Commodities Analyst Says Oil Price Slump Hammers US Shale Companies: 'Supply And Demand Are Going In Opposite Directions'

Oil prices remain in freefall and as the spread of the coronavirus triggers further panic in the markets, and this is in turn is squeezing U.S. shale companies.

At the time of writing Monday, Brent crude was down more than 8% and U.S. West Texas Intermediate crude was falling 5.23% to $29.97. 

Analyst: Shale Production To Decline

Bjarne Schieldrop, the chief commodities analyst at SEB, said he expects U.S. shale oil production to decline by 1 million barrels a daily in the next 12 months.

“Supply and demand are going in opposite directions in a way we have hardly seen before, with OPEC increasing production strongly at the same time as global demand takes a deep dive. The inventory build will be large in the short term and depress the market in the medium term."

Demand is declining sharply due to the unfolding coronavirus crisis, the analyst said. 

“Oil demand in China indicatively declined by 30% in February 2020 but China dealt with the outbreak aggressively and swiftly with less than 0.01% of the population becoming infected."

Although the Chinese economy is now rebounding, SEB said it expects oil global demand to decline further in the second quarter of 2020 to as low as 95.2m bl/day before rebounding in the second half of 2020.

OPEC Price War

At a March 6 Organization of the Petroleum Exporting Countries meeting, Russia refused to sign up to additional cuts proposed by OPEC oil producers. Saudi Arabia decided to increase its oil production and launched an oil price war. 

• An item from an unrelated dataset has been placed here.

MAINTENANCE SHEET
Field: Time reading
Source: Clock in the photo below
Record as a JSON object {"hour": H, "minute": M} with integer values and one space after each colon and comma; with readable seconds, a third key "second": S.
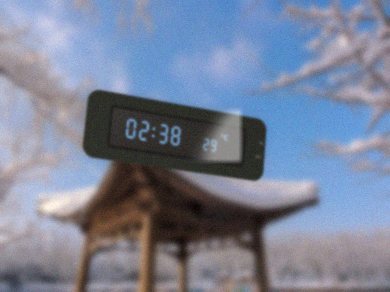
{"hour": 2, "minute": 38}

“OPEC has been unable to find common ground, with all producers switching from production cuts to increases. Non-OPEC supply is set to increase 0.6m bl/day from Q1 2020 to Q2 2020,” Schieldrop said. 

OPEC’s production is set to increase from 27.9m bl/day in February 2020 to at least 30.5m bl/day in the second quarter, the analyst said. 

A last-minute deal between Russia and OPEC before the expiry of the current cuts at the end of March is very unlikely, in Schieldrop's view. 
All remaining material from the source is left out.